マイナンバーカードが映し出す「情報格差」
10万円給付金のオンライン申請、あれはデジタル化すべき部分がなぜかアナログ作業だから案の定混乱している。
たとえば、朝日新聞のこの記事。
対象者に正しく支給するには、世帯情報をまとめる住民基本台帳ネットワークの情報と申請時に入力された情報との照合が必要だ。世帯情報は自治体だけが持っているため、申請内容が正しいかどうか、職員が1件ずつ確認している。区は担当する職員を急きょ増やして対応する計画だが、郵送申請以上に時間と手間がかかり、郵送よりも給付が遅れる恐れもあるという。

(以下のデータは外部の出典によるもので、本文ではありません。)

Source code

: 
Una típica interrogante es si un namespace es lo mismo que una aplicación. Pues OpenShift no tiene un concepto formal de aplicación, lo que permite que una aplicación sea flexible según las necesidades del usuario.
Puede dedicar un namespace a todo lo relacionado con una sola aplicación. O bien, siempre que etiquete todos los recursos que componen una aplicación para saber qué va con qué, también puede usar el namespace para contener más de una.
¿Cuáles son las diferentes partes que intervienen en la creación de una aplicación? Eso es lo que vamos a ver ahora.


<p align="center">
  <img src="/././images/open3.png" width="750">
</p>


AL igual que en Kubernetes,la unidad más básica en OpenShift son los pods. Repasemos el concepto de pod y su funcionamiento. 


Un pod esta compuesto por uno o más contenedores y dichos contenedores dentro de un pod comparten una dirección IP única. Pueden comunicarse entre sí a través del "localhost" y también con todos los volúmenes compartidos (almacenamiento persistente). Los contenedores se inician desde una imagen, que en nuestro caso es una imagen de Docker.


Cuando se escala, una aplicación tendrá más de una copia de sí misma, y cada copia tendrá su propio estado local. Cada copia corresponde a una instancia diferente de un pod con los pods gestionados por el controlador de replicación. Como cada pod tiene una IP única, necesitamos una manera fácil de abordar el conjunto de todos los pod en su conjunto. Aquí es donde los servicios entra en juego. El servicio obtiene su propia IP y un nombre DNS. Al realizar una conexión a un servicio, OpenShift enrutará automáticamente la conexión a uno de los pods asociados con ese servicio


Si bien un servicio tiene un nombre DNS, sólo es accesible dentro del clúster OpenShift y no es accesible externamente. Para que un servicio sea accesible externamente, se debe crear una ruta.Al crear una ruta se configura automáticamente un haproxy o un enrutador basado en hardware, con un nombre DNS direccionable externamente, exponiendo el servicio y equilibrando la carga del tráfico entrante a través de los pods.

要は情報の確認を人間の目がやってるから余計に手間暇がかかる、という内容だ。
これじゃあ、何でマイナンバーカードなるものを必ず使わせているのかが分からない。
前回の記事の繰り返しになるけれど、そもそもマイナンバーカードの設計思想自体が旧態依然としている。カードを受け取るのに、必ず市町村の役場に足を運ぶ。徹頭徹尾在宅で手続きを済ませられるのが「オンライン申請」というものなのに、たかだかパスワード設定のためだけに外出する。まさに本末転倒。

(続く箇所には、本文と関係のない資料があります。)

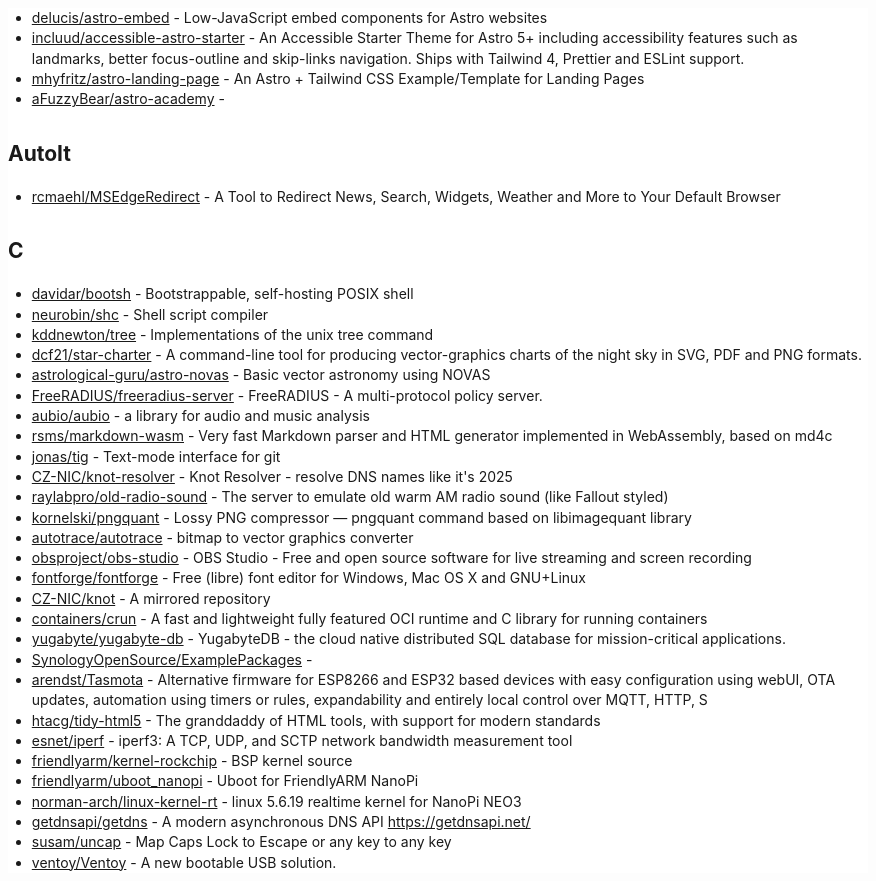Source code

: - [delucis/astro-embed](https://github.com/delucis/astro-embed) - Low-JavaScript embed components for Astro websites
- [incluud/accessible-astro-starter](https://github.com/incluud/accessible-astro-starter) - An Accessible Starter Theme for Astro 5+ including accessibility features such as landmarks, better focus-outline and skip-links navigation. Ships with Tailwind 4, Prettier and ESLint support.
- [mhyfritz/astro-landing-page](https://github.com/mhyfritz/astro-landing-page) - An Astro + Tailwind CSS Example/Template for Landing Pages
- [aFuzzyBear/astro-academy](https://github.com/aFuzzyBear/astro-academy) - 

## AutoIt 

- [rcmaehl/MSEdgeRedirect](https://github.com/rcmaehl/MSEdgeRedirect) - A Tool to Redirect News, Search, Widgets, Weather and More to Your Default Browser

## C 

- [davidar/bootsh](https://github.com/davidar/bootsh) - Bootstrappable, self-hosting POSIX shell
- [neurobin/shc](https://github.com/neurobin/shc) - Shell script compiler
- [kddnewton/tree](https://github.com/kddnewton/tree) - Implementations of the unix tree command
- [dcf21/star-charter](https://github.com/dcf21/star-charter) - A command-line tool for producing vector-graphics charts of the night sky in SVG, PDF and PNG formats.
- [astrological-guru/astro-novas](https://github.com/astrological-guru/astro-novas) - Basic vector astronomy using NOVAS
- [FreeRADIUS/freeradius-server](https://github.com/FreeRADIUS/freeradius-server) - FreeRADIUS - A multi-protocol policy server.
- [aubio/aubio](https://github.com/aubio/aubio) - a library for audio and music analysis
- [rsms/markdown-wasm](https://github.com/rsms/markdown-wasm) - Very fast Markdown parser and HTML generator implemented in WebAssembly, based on md4c
- [jonas/tig](https://github.com/jonas/tig) - Text-mode interface for git
- [CZ-NIC/knot-resolver](https://github.com/CZ-NIC/knot-resolver) - Knot Resolver - resolve DNS names like it's 2025
- [raylabpro/old-radio-sound](https://github.com/raylabpro/old-radio-sound) - The server to emulate old warm AM radio sound (like Fallout styled)
- [kornelski/pngquant](https://github.com/kornelski/pngquant) - Lossy PNG compressor — pngquant command based on libimagequant library
- [autotrace/autotrace](https://github.com/autotrace/autotrace) - bitmap to vector graphics converter
- [obsproject/obs-studio](https://github.com/obsproject/obs-studio) - OBS Studio - Free and open source software for live streaming and screen recording
- [fontforge/fontforge](https://github.com/fontforge/fontforge) - Free (libre) font editor for Windows, Mac OS X and GNU+Linux
- [CZ-NIC/knot](https://github.com/CZ-NIC/knot) - A mirrored repository
- [containers/crun](https://github.com/containers/crun) - A fast and lightweight fully featured OCI runtime and C library for running containers
- [yugabyte/yugabyte-db](https://github.com/yugabyte/yugabyte-db) - YugabyteDB - the cloud native distributed SQL database for mission-critical applications.
- [SynologyOpenSource/ExamplePackages](https://github.com/SynologyOpenSource/ExamplePackages) - 
- [arendst/Tasmota](https://github.com/arendst/Tasmota) - Alternative firmware for ESP8266 and ESP32 based devices with easy configuration using webUI, OTA updates, automation using timers or rules, expandability and entirely local control over MQTT, HTTP, S
- [htacg/tidy-html5](https://github.com/htacg/tidy-html5) - The granddaddy of HTML tools, with support for modern standards
- [esnet/iperf](https://github.com/esnet/iperf) - iperf3:  A TCP, UDP, and SCTP network bandwidth measurement tool
- [friendlyarm/kernel-rockchip](https://github.com/friendlyarm/kernel-rockchip) - BSP kernel source
- [friendlyarm/uboot_nanopi](https://github.com/friendlyarm/uboot_nanopi) - Uboot for FriendlyARM NanoPi
- [norman-arch/linux-kernel-rt](https://github.com/norman-arch/linux-kernel-rt) - linux 5.6.19 realtime kernel for NanoPi NEO3
- [getdnsapi/getdns](https://github.com/getdnsapi/getdns) - A modern asynchronous DNS API  https://getdnsapi.net/
- [susam/uncap](https://github.com/susam/uncap) - Map Caps Lock to Escape or any key to any key
- [ventoy/Ventoy](https://github.com/ventoy/Ventoy) - A new bootable USB solution.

ところが、この欠陥を「欠陥」として認識している国民がどれだけいるかという話になるとまた別問題だ。
情報格差の向こう側の人々は、「お役所関係のことで困ったら役場へ足を運ぶ」というのが生活習慣になっている。だから「マイナンバーカードを役場で受け取る」というのが本末転倒な現象だということに、いつまでも気づかない。

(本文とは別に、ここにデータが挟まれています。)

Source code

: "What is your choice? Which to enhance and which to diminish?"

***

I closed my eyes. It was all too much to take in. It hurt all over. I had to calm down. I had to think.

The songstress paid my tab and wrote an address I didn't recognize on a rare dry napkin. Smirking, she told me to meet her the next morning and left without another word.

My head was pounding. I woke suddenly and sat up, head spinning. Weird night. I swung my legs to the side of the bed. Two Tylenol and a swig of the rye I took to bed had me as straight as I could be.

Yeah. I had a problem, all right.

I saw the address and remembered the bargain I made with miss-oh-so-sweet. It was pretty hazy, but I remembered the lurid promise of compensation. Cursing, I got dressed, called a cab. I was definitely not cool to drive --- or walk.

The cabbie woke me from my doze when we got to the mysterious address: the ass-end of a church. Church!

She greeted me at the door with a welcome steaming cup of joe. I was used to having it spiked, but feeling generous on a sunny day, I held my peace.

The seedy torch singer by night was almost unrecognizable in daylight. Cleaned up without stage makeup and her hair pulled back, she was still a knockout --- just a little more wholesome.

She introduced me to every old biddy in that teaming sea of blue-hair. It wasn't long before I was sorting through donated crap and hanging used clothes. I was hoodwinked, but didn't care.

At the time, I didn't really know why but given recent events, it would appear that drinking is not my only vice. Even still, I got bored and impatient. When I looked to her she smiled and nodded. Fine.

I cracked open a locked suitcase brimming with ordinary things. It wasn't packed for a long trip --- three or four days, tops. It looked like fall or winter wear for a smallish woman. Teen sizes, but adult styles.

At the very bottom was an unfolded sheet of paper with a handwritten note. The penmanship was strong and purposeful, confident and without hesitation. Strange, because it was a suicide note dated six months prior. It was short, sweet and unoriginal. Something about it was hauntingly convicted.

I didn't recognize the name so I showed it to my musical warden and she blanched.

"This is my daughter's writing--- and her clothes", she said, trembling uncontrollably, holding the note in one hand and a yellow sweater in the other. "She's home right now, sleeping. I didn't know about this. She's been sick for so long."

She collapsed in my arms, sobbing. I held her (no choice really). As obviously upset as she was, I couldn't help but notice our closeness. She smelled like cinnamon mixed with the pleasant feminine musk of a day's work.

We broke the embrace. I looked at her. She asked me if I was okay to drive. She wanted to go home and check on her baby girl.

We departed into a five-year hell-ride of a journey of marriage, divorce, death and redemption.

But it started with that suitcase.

気づかないから、「マイナンバーカードの設計思想そのものを見直そう」という声すら発生しない。
Twitterの住人が考えている以上に、情報格差というものは巨大だ。
タブレットの画面に文字通り触れない人だってたくさんいる。「機械に疎い自分が触ったら壊れる」と思い込んでいる。昔のタイガー計算機と同じ感覚でタブレットを見ているわけだ。
そんな人間を増やさないために小中学校のIT教育があるんだけど、それすらも「PC業者と政治家の癒着」という文言で切り捨てようとする高齢の新聞記者がいる。
だったらデロリアンでも改造して70年代に帰れば? と考えてしまうのは人情というものだ。
こういう背景がある限りは、マイナンバーカードの仕組み上の欠陥は「改善」や「修正」だけに留まるだろう。根本的な「見直し」に至る可能性は低いと澤田は見ている。